Biometria behawioralna – nowy system zabezpieczeń
W mBanku wystartowało przełomowe rozwiązanie z dziedziny bezpieczeństwa, oparte na biometrii behawioralnej. Chodzi o identyfikację użytkownika przez mierzenie jego interakcji z komputerem. To pierwsze takie rozwiązanie na polskim rynku. Projekt realizowany jest przez mBank we współpracy z Centrum Bezpieczeństwa Cyfrowego S.A. – spółki z Grupy mBanku, będącej w portfelu funduszu mAkcelerator.
Jak biometria behawioralna będzie wykorzystywana w mBanku?W pierwszym okresie wdrożenia, który ruszył 12 grudnia br., bank zaoferuje usługę 50 tys. chętnych klientów. Po wyrażeniu zgody przez uczestnika, w serwisie transakcyjnym mBanku uruchamia się specjalny kod. Mierzy on typowe zachowania użytkownika w trakcie korzystania z bankowości on-line, oparte na: sposobie poruszania myszy, przycisku „scroll” oraz „touchpada”, dynamice korzystania z klawiatury komputera i używaniu ekranu smartfona. Na tej podstawie zostanie zbudowany „obraz” użytkownika, czyli jego indywidualny profil behawioralny. System będzie identyfikować użytkowników, porównując ich bieżące interakcje z gotowym profilem. Po okresie testowym (może on potrwać do końca 2019 r.), usługa zostanie zaoferowana wszystkim klientom i stanowić będzie kolejny element zabezpieczeń. Bank będzie sprawdzać, czy w serwisie zalogowany jest właściwy użytkownik. Pozwoli to na szybką reakcję w sytuacji zagrożenia.
Etyczna weryfikacja
W ramach biometrii behawioralnej Digital Fingerprints, system analizować będzie wyłącznie sposób interakcji klientów z urządzeniami podczas korzystania z usług bankowości elektronicznej mBanku. Nie będzie pobierać danych na temat korzystania z innych stron czy narzędzi. Sprawdzane więc będzie to, jak użytkownik korzysta z serwisu, a nie to, co w nim robi. Dane zbierane na potrzeby budowy profili behawioralnych nie zawierają informacji wrażliwych. Przechowywane będą w formie modeli matematycznych, uniemożliwiających spółce Centrum Bezpieczeństwa Cyfrowego S.A. oraz innym podmiotom identyfikację konkretnej osoby. Użytkownikom usługi przysługiwać będzie prawo do zapomnienia, czyli usunięcia ich danych.

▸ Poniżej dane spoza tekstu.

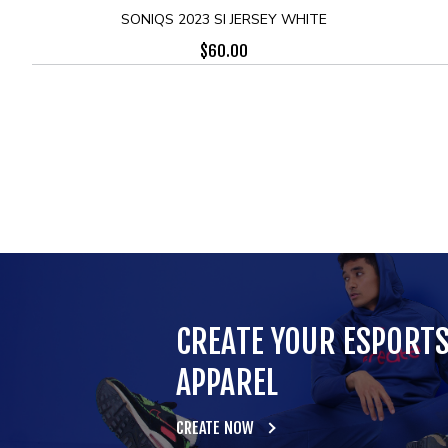
SONIQS 2023 SI JERSEY WHITE
$
60.00
CREATE YOUR ESPORT
APPAREL
CREATE NOW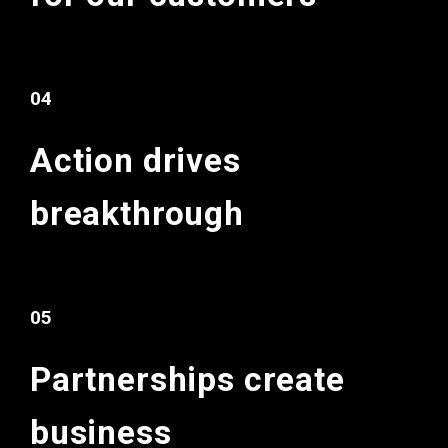
04
Action drives
breakthrough
05
Partnerships
create
business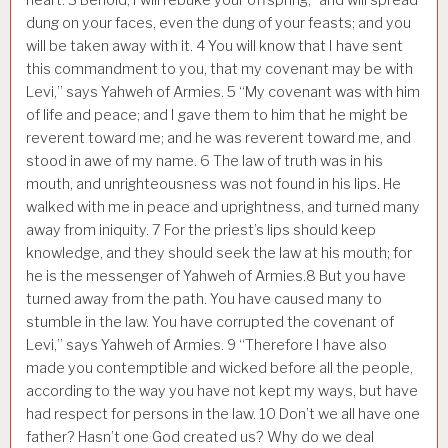
dung on your faces, even the dung of your feasts; and you
will be taken away with it.
4
You will know that I have sent
this commandment to you, that my covenant may be with
Levi,” says Yahweh of Armies.
5
“My covenant was with him
of life and peace; and I gave them to him that he might be
reverent toward me; and he was reverent toward me, and
stood in awe of my name.
6
The law of truth was in his
mouth, and unrighteousness was not found in his lips. He
walked with me in peace and uprightness, and turned many
away from iniquity.
7
For the priest’s lips should keep
knowledge, and they should seek the law at his mouth; for
he is the messenger of Yahweh of Armies.
8
But you have
turned away from the path. You have caused many to
stumble in the law. You have corrupted the covenant of
Levi,” says Yahweh of Armies.
9
“Therefore I have also
made you contemptible and wicked before all the people,
according to the way you have not kept my ways, but have
had respect for persons in the law.
10
Don’t we all have one
father? Hasn’t one God created us? Why do we deal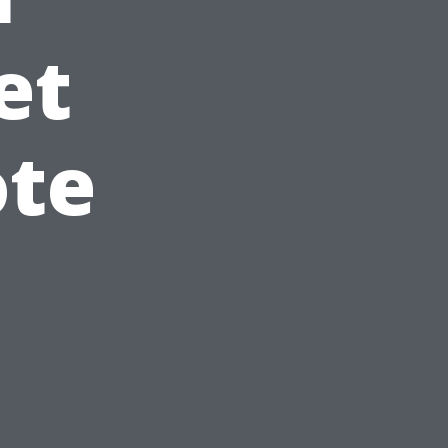
et
ote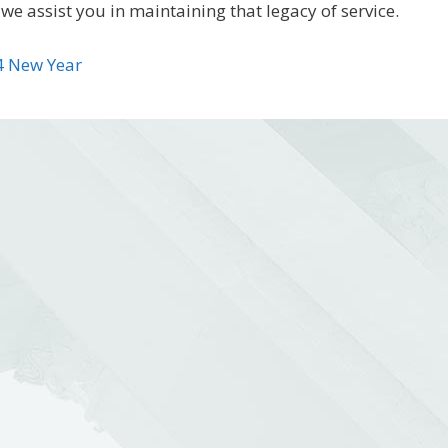
we assist you in maintaining that legacy of service.
4 New Year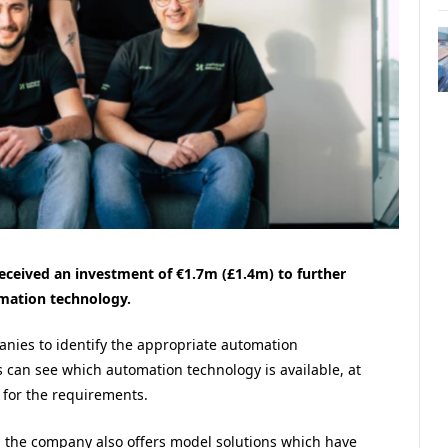
ceived an investment of €1.7m (£1.4m) to further
mation technology.
nies to identify the appropriate automation
s can see which automation technology is available, at
 for the requirements.
ns, the company also offers model solutions which have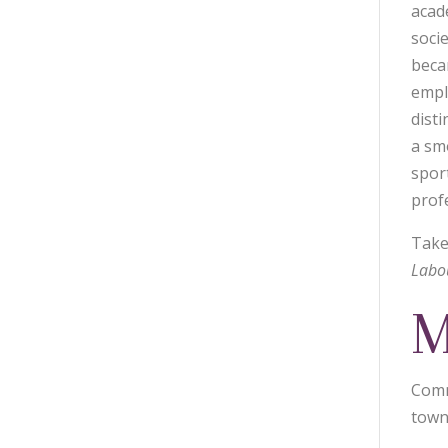
acad
soci
becam
empl
disti
a sm
spor
prof
Take
Labo
M
Comm
town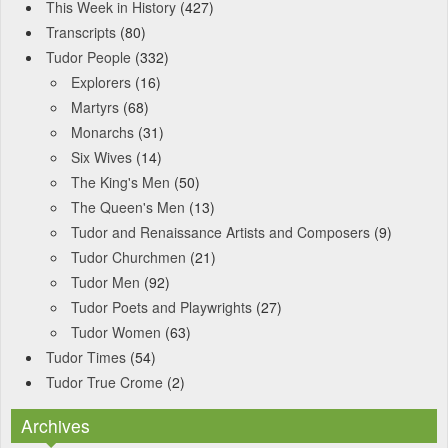
This Week in History
(427)
Transcripts
(80)
Tudor People
(332)
Explorers
(16)
Martyrs
(68)
Monarchs
(31)
Six Wives
(14)
The King's Men
(50)
The Queen's Men
(13)
Tudor and Renaissance Artists and Composers
(9)
Tudor Churchmen
(21)
Tudor Men
(92)
Tudor Poets and Playwrights
(27)
Tudor Women
(63)
Tudor Times
(54)
Tudor True Crome
(2)
Archives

Proste skanowanie danych do przelewu w aplikacji mobilnej
W najnowszej wersji aplikacji klienci mogą skorzystać z opcji prostego skanowania danych do przelewu. Zamiast mozolnie przepisywać cyfry czy adres odbiorcy przelewu, wystarczy nakierować kamerę telefonu i… gotowe!

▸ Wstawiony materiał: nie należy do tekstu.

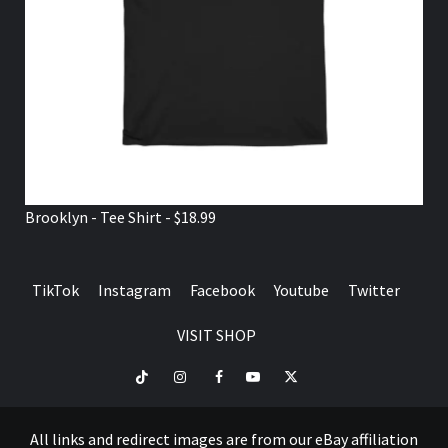
Brooklyn - Tee Shirt - $18.99
TikTok
Instagram
Facebook
Youtube
Twitter
VISIT SHOP
TikTok
Instagram
Facebook
Youtube
Twitter
VISIT
SHOP
All links and redirect images are from our eBay affiliation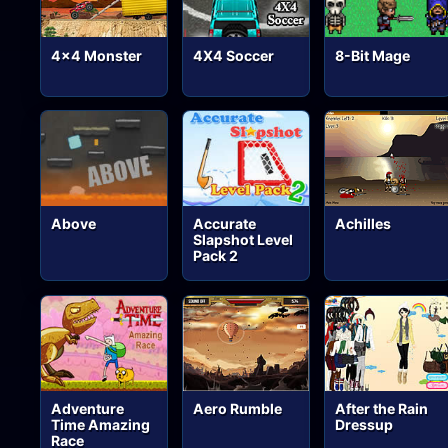
4x4 Monster
4X4 Soccer
8-Bit Mage
Above
Accurate
Achilles
Slapshot Level
Pack 2
Adventure
Aero Rumble
After the Rain
Time Amazing
Dressup
Race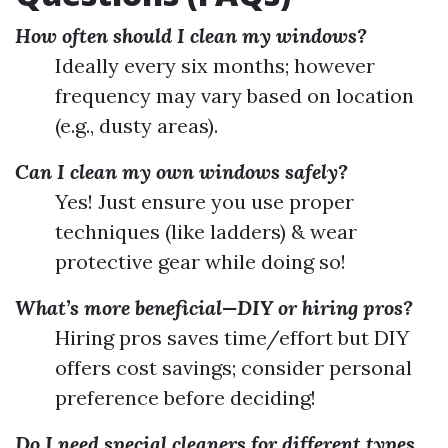
How often should I clean my windows?
Ideally every six months; however
frequency may vary based on location
(e.g., dusty areas).
Can I clean my own windows safely?
Yes! Just ensure you use proper
techniques (like ladders) & wear
protective gear while doing so!
What’s more beneficial—DIY or hiring pros?
Hiring pros saves time/effort but DIY
offers cost savings; consider personal
preference before deciding!
Do I need special cleaners for different types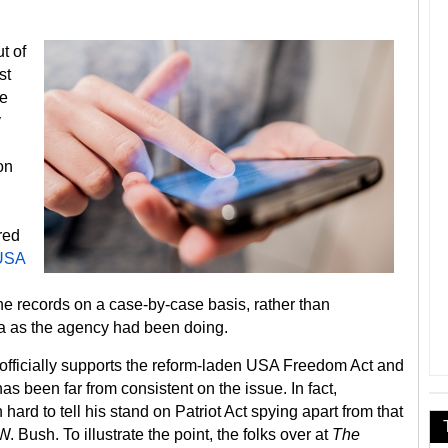
t of
st
he
y
on
red
USA
ne records on a case-by-case basis, rather than
a as the agency had been doing.
officially supports the reform-laden USA Freedom Act and
as been far from consistent on the issue. In fact,
hard to tell his stand on Patriot Act spying apart from that
 Bush. To illustrate the point, the folks over at
The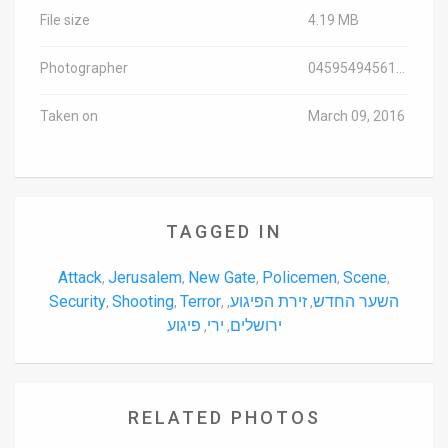
File size
4.19 MB
Photographer
0459549456107
Taken on
March 09, 2016
TAGGED IN
Attack
Jerusalem
New Gate
Policemen
Scene
,
,
,
,
,
Security
Shooting
Terror
זירת הפיגוע
השער החדש
,
,
,
,
,
פיגוע
ירי
ירושלים
,
,
RELATED PHOTOS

Nowa wersja aplikacji umożliwia skanowanie danych wprost z ekranu komputera czy wydrukowanej kartki (czyli niezależnie od formy, w jakiej dostajemy fakturę). Opcja skanowania jest szczególnie przydatna osobom, które często realizują przelewy do nowych odbiorców. Jest to także rozwiązanie zaprojektowane z myślą o przelewach na niewielkie kwoty. Dzięki temu można szybko, prosto i niemal natychmiast zapłacić np. za wycieczkę w przedszkolu czy składkę na urodziny.
Jak to działa?
• Wystarczy wybrać opcję nowego przelewu;
• a następnie kliknąć w ikonę „Zeskanuj”;
• potem nakierować kamerę telefonu na pole z danymi do przelewu (system automatycznie przeniesie je do aplikacji);
• na koniec zaakceptować płatność.
Karta debetowa z wieloma walutami bez kosztów
Każdy klient, który ma w portfelu zwykłą kartę Visa, może bezpłatnie włączyć usługę wielowalutową. Na początek ma ona działać dla czterech walut: EUR, USD, GBP lub CHF.

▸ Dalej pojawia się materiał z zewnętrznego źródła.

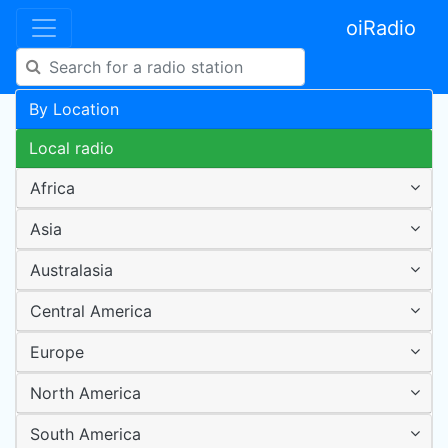
oiRadio
By Location
Local radio
Africa
Asia
Australasia
Central America
Europe
North America
South America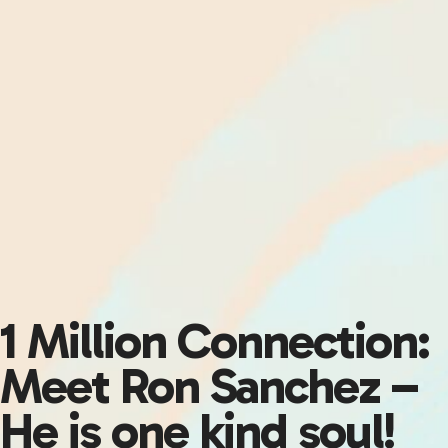
1 Million Connection:
Meet Ron Sanchez –
He is one kind soul!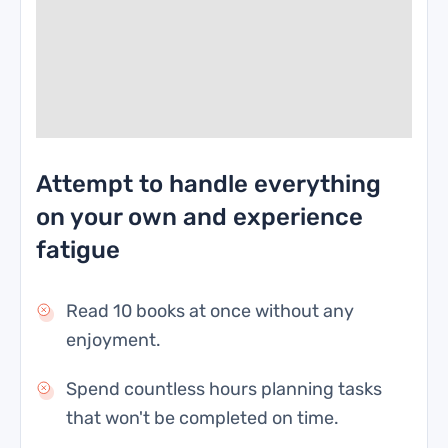
Attempt to handle everything
on your own and experience
fatigue
Read 10 books at once without any
enjoyment.
Spend countless hours planning tasks
that won't be completed on time.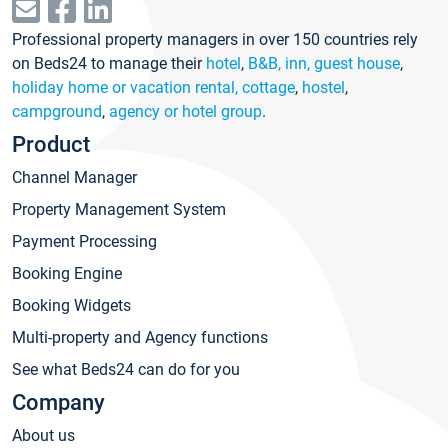
Professional property managers in over 150 countries rely
on Beds24 to manage their
hotel
,
B&B, inn, guest house
,
holiday home or vacation rental, cottage
,
hostel
,
campground
,
agency or hotel group
.
Product
Channel Manager
Property Management System
Payment Processing
Booking Engine
Booking Widgets
Multi-property and Agency functions
See what Beds24 can do for you
Company
About us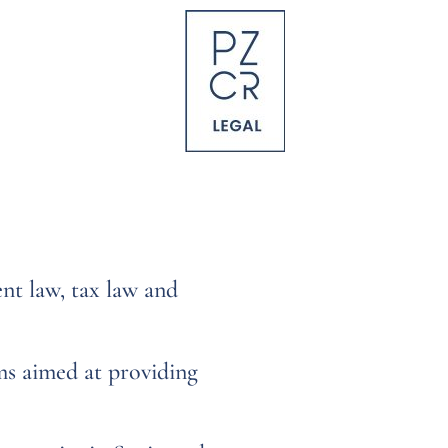
nt law, tax law and
ms aimed at providing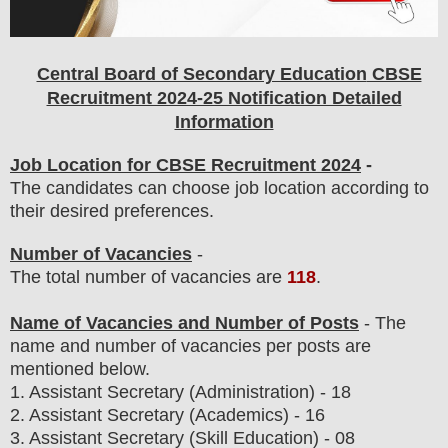
Central Board of Secondary Education
CBSE
Recruitment 2024-25 Notification Detailed
Information
Job Location for CBSE Recruitment 2024
-
The candidates can choose job location according to
their desired preferences.
Number of Vacancies
-
The total number of vacancies are
118
.
Name of Vacancies and Number of Posts
- The
name and number of vacancies per posts
are
mentioned below.
1.
Assistant Secretary (Administration) - 18
2. Assistant Secretary (Academics) - 16
3. Assistant Secretary (Skill Education) - 08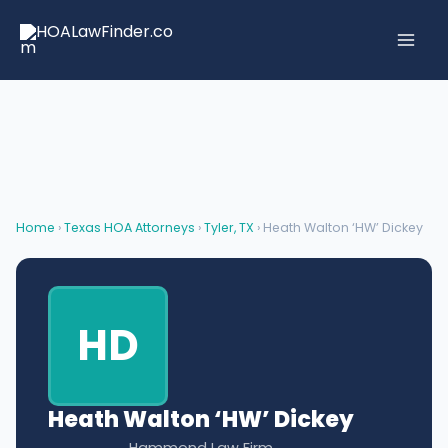
Skip
to
content
Home
›
Texas HOA Attorneys
›
Tyler, TX
› Heath Walton ‘HW’ Dickey
HD
Heath Walton ‘HW’ Dickey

Uruchomienie i korzystanie z usługi jest bezpłatne. Podobnie rachunki walutowe – są zakładane i prowadzone bez opłat. Aby poza granicami kraju zapłacić swoją kartą niczym walutową, wystarczy wcześniej przelać pieniądze na właściwy rachunek. Klienci mBanku mogą zrobić to szybko i bezpiecznie dzięki mKantorowi – zarówno w serwisie bankowości internetowej, jak i w aplikacji mobilnej. Podczas transakcji system sam rozpozna walutę i automatycznie pobierze pieniądze z właściwego rachunku.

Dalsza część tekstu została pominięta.